Daddy's South Florida Palette by Peggy Brady
My dad-David H. Brady, Sr., was a Columbus, Ga native whose family moved to the new world of West Palm Beach in the 1940’s when he was in High School. There he played baseball and eventually was drafted by the New York Yankees. Ironically, that was on the same day he enlisted in the Navy to become a pilot in World War II. He returned to South Florida after the war with a degree in Civil Engineering from Georgia Tech beginning the firm that would be known as Adair and Brady. In the early 1950’s in response to severe flooding from a series of hurricanes, Congress authorized one of the largest drainage and flood control systems in the world. Dad and his firm would spend hours surveying the many still wild Florida landscapes including the Loxahatchee river where they sometimes even spent the night deep in its swamps and marshes.
Often on his way home he would see a group of African American painters in bank parking lots or set up on street corners and every time he pulled over. He was struck by how well he felt they painted the world as he saw it every day. Dad was an avid art lover underneath that tough Navy Pilot exterior. He bought at least one painting every time he stopped by and at one point had around 30 pieces. He gave away almost all of them to friends that would tell him how much they, too, loved the work. He kept just three.

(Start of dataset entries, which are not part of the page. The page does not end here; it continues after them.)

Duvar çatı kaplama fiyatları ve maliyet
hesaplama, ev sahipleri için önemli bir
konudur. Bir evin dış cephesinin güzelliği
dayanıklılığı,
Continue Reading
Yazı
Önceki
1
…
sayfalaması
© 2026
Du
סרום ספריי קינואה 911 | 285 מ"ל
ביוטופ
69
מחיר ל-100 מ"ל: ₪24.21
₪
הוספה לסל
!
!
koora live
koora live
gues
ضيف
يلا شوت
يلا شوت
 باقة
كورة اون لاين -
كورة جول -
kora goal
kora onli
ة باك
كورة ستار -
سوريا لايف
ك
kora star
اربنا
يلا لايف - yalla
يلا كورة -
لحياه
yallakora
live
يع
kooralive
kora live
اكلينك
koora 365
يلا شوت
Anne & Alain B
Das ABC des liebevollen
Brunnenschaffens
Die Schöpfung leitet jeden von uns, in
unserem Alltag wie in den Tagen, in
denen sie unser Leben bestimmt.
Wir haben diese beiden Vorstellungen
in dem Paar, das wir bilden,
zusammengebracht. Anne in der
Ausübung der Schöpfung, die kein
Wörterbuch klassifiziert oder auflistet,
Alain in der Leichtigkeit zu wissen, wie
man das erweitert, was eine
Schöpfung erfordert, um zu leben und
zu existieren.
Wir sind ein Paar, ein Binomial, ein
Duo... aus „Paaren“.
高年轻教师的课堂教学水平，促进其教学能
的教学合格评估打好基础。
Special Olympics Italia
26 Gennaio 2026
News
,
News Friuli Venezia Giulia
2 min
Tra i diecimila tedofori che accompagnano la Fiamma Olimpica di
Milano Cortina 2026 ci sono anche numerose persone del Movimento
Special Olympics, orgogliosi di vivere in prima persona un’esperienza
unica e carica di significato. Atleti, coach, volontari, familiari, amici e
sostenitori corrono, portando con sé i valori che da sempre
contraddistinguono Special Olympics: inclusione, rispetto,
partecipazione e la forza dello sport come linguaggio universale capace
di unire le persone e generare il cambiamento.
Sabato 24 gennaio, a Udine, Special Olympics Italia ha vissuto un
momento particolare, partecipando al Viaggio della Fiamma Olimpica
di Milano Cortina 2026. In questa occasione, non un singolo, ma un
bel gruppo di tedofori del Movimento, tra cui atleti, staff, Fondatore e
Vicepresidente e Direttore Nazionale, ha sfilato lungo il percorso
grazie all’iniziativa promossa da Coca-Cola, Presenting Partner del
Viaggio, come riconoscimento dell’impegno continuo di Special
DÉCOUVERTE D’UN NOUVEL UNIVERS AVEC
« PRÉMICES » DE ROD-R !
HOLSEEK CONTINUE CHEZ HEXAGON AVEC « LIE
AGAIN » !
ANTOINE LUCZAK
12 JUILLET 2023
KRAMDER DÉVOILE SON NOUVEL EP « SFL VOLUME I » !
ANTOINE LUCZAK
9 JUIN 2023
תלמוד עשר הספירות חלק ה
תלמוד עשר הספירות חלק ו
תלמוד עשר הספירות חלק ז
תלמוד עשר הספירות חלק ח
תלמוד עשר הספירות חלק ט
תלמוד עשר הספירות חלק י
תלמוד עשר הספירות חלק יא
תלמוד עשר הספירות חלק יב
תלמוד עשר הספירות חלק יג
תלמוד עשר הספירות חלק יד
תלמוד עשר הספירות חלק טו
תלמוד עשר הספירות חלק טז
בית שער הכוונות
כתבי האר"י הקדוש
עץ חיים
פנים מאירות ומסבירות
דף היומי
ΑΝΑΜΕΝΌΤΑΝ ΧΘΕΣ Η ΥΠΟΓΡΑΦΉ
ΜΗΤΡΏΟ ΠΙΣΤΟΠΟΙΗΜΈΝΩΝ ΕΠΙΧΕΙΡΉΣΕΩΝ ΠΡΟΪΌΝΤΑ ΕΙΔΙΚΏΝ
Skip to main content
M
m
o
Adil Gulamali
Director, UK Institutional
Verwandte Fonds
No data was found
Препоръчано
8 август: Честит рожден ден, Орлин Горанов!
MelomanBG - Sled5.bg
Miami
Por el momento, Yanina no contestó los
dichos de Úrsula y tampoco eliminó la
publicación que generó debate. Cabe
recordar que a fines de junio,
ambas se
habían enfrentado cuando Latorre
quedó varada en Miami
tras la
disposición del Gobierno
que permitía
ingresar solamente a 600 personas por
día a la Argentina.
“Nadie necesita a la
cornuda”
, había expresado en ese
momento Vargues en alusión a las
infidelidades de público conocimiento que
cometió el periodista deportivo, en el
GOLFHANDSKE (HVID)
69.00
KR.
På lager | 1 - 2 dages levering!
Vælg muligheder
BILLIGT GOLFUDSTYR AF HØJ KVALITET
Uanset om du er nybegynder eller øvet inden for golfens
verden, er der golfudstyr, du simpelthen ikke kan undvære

Those three were the ones he said captured best the world of south Florida as he saw it. He told me that the ones by James Gibson, with their iridescent colors, looked eerily like those tense nights spent in the woods. And, Newton’s felt as hot as those days spent measuring and plotting that piece of Florida. When I grew up and found the arts to be my calling he wanted me to have those paintings. I am old enough to have received that gift well before the fame of the Highwaymen began. But, it matters very little to me that these paintings have increased well beyond the $30 he paid for each. They were my Dad’s memories of and appreciation for an important time in his history. It means the world to me that I can so often be reminded of my sweet Daddy every time I see them.